Lipopolysaccharide-imprinted magneto-TiO2 nanoagents harness dopamine charge transfer to drive visible-light photodynamic therapy for sepsis

Conventional TiO₂-based photodynamic therapy (PDT), which relies on ultraviolet (UV) activation, faces critical limitations including non-specific reactive oxygen species (ROS) generation causing collateral tissue damage, high-power density requirements risking thermal injury, and limited spatiotemporal precision due to broad-spectrum absorption. To address these challenges, we constructed a visible-light-driven nanoplatform through ligand-to-metal charge transfer (LMCT) engineering. The platform, termed LPS-MIP, integrates a polydopamine (PDA) molecular imprinting layer with a Fe₃O₄@SiO₂@TiO₂ core. The PDA layer not only creates pathogen-specific recognition cavities via boronate affinity imprinting for selective P. aeruginosa binding but also establishes an LMCT pathway with TiO₂, shifting its activation spectrum to visible light. This innovation enables UV-free ROS generation under low-intensity white LED light (100 mW cm⁻²), eliminating off-target toxicity while achieving complete bacterial eradication within 120 min, with 6.6-fold higher photocurrent density than UV-activated TiO₂. In murine sepsis models, LPS-MIP demonstrated >99% bacterial clearance in the bloodstream, suppressed hyperinflammation (TNF-α/IL-6 reduced to baseline levels), and prevented multiorgan damage, outperforming gentamicin-treated controls.
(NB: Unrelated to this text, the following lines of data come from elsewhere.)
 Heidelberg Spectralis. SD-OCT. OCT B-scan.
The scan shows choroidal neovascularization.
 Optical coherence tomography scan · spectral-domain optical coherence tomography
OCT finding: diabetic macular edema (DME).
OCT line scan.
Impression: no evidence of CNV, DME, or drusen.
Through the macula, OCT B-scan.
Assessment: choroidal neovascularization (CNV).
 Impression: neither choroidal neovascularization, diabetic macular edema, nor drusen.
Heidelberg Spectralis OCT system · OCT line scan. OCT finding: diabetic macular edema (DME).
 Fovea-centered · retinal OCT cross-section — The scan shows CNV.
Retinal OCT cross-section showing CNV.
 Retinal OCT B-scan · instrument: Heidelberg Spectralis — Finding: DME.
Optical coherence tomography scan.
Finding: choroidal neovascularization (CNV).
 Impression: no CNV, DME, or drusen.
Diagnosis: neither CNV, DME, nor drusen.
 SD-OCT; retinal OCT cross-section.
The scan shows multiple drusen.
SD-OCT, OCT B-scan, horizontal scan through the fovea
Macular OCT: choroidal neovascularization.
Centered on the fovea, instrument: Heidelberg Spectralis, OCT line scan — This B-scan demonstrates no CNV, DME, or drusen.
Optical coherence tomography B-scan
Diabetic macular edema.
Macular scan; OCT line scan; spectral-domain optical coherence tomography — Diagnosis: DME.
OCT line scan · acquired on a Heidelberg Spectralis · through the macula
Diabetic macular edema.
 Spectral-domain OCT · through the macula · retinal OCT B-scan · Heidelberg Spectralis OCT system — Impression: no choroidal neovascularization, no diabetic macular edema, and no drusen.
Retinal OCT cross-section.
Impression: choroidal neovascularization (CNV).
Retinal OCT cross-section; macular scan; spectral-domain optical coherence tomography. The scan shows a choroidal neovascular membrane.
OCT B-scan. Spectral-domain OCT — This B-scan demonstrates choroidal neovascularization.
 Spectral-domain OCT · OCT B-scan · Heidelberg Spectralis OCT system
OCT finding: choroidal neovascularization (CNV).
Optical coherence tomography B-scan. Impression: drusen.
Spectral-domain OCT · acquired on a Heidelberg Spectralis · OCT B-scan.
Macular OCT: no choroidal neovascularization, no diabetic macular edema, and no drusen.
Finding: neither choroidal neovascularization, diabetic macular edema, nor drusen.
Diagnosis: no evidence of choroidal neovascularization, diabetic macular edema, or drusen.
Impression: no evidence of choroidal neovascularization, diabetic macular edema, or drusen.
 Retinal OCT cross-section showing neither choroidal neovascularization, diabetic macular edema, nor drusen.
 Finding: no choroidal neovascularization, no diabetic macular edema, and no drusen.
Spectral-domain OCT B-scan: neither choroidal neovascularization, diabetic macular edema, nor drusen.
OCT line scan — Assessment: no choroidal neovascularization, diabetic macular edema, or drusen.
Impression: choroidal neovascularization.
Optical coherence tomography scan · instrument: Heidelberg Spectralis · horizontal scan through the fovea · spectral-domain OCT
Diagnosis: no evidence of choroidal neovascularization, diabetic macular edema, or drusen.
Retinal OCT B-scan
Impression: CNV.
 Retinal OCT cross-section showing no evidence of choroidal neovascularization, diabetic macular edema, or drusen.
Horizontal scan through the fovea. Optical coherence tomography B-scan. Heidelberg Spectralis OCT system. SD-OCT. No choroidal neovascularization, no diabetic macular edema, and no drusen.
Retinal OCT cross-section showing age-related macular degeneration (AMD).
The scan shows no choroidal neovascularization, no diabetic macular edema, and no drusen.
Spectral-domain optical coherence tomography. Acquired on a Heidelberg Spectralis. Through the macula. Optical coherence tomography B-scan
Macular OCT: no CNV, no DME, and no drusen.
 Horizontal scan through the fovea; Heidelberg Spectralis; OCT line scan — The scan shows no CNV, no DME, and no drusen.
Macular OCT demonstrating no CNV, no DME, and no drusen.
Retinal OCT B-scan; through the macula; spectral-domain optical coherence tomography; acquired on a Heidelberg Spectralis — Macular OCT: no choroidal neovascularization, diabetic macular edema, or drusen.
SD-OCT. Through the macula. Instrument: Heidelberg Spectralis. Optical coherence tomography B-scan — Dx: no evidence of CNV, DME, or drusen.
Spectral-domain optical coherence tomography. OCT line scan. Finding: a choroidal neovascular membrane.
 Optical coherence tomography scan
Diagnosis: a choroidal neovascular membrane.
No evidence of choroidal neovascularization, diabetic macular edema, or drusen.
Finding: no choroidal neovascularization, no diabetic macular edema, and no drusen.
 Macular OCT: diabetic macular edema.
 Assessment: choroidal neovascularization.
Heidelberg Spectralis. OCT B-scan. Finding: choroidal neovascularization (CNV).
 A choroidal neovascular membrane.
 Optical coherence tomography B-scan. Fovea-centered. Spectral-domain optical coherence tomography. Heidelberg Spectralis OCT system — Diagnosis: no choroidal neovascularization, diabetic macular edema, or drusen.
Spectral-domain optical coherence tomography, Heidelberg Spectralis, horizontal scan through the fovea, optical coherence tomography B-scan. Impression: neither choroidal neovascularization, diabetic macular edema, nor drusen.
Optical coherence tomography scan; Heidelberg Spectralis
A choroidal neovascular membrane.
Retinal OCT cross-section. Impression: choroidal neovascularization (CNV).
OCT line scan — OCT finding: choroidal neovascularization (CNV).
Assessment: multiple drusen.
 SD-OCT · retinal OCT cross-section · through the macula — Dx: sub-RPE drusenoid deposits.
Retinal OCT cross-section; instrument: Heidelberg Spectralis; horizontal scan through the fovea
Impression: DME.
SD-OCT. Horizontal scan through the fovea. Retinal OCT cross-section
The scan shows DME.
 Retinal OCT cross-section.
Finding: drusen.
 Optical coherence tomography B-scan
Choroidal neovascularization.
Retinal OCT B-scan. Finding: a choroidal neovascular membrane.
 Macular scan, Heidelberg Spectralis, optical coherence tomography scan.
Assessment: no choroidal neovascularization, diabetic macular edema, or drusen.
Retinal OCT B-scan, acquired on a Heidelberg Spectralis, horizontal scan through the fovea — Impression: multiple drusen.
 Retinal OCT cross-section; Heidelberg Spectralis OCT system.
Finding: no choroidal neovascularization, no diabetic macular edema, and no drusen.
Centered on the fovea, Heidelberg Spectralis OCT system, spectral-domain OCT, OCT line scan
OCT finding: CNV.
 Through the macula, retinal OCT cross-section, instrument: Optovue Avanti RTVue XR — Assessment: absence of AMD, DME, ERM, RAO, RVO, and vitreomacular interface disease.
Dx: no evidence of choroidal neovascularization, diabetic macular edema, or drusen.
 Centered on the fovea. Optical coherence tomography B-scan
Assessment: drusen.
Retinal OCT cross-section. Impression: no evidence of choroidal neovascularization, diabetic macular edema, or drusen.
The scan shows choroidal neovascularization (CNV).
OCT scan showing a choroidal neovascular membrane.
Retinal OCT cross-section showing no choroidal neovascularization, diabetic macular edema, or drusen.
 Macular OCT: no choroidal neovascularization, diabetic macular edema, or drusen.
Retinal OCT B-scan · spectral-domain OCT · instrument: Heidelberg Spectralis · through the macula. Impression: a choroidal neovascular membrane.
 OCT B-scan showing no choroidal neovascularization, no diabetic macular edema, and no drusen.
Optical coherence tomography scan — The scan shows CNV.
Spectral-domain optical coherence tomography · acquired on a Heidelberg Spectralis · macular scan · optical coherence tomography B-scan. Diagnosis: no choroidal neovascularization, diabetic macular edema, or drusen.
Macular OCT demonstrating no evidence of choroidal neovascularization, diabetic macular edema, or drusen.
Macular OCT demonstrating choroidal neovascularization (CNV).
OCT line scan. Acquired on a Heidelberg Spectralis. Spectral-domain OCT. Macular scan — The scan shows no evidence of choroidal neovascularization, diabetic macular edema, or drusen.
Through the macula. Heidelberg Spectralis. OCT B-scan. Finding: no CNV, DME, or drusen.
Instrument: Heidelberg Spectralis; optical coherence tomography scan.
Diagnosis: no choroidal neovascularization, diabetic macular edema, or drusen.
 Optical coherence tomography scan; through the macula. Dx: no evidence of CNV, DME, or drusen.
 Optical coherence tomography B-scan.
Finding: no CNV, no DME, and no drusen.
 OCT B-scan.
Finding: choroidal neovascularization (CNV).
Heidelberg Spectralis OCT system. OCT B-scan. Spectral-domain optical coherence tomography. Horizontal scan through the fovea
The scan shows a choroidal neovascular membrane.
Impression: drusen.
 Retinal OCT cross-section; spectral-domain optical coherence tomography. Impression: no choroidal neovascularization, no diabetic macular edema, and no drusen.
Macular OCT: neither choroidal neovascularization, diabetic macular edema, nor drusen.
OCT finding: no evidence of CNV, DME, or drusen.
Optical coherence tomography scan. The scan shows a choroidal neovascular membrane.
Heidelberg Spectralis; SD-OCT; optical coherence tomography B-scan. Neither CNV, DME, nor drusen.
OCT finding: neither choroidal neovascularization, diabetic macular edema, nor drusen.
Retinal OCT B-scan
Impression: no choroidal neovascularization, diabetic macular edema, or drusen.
The embedded Fe₃O₄ core enabled rapid magnetic retrieval, reducing hepatic nanoparticle retention by 85%. By replacing UV with biocompatible visible light and confining ROS production to pathogen-binding sites, this design resolves the long-standing trade-off between antimicrobial efficacy and systemic toxicity, offering a clinically adaptable strategy for precision sepsis therapy.